━━━ Records to use
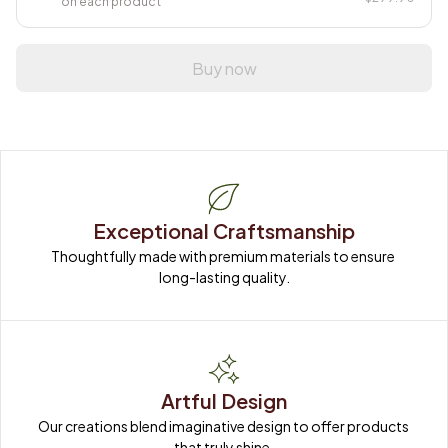
on each product
Buy now
Exceptional Craftsmanship
Thoughtfully made with premium materials to ensure 
long-lasting quality.
Artful Design
Our creations blend imaginative design to offer products 
that truly shine.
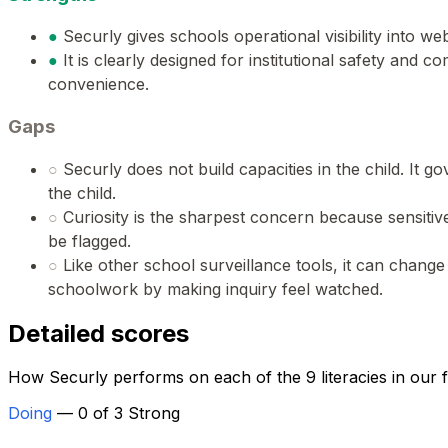
●
Securly gives schools operational visibility into w
●
It is clearly designed for institutional safety and 
convenience.
Gaps
○
Securly does not build capacities in the child. It
the child.
○
Curiosity is the sharpest concern because sensit
be flagged.
○
Like other school surveillance tools, it can change
schoolwork by making inquiry feel watched.
Detailed scores
How Securly performs on each of the 9 literacies in our
Doing
— 0 of 3 Strong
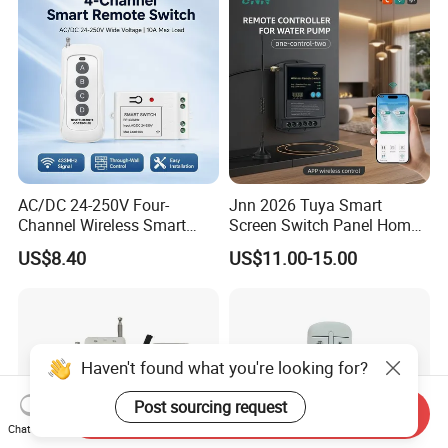
AC/DC 24-250V Four-
Jnn 2026 Tuya Smart
Channel Wireless Smart
Screen Switch Panel Home
Remote Control
Automation System Panel
US$8.40
US$11.00-15.00
Haven't found what you're looking for?
Post sourcing request
Send Inquiry
Chat Now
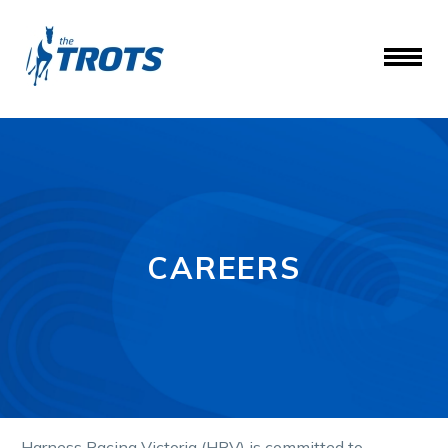
CAREERS
Harness Racing Victoria (HRV) is committed to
━━━━━━
Copy out every line of text from all the dataset entries above, word for word. Leave out the pictures.

on each product
Buy now
Exceptional Craftsmanship
Thoughtfully made with premium materials to ensure 
long-lasting quality.
Artful Design
Our creations blend imaginative design to offer products 
that truly shine.
●
Securly gives schools operational visibility into w
●
It is clearly designed for institutional safety and 
convenience.
Gaps
○
Securly does not build capacities in the child. It
the child.
○
Curiosity is the sharpest concern because sensit
be flagged.
○
Like other school surveillance tools, it can change
schoolwork by making inquiry feel watched.
Detailed scores
How Securly performs on each of the 9 literacies in our
Doing
— 0 of 3 Strong
AC/DC 24-250V Four-
Jnn 2026 Tuya Smart
Channel Wireless Smart
Screen Switch Panel Home
Remote Control
Automation System Panel
US$8.40
US$11.00-15.00
Haven't found what you're looking for?
Post sourcing request
Send Inquiry
Chat Now
CAREERS
Harness Racing Victoria (HRV) is committed to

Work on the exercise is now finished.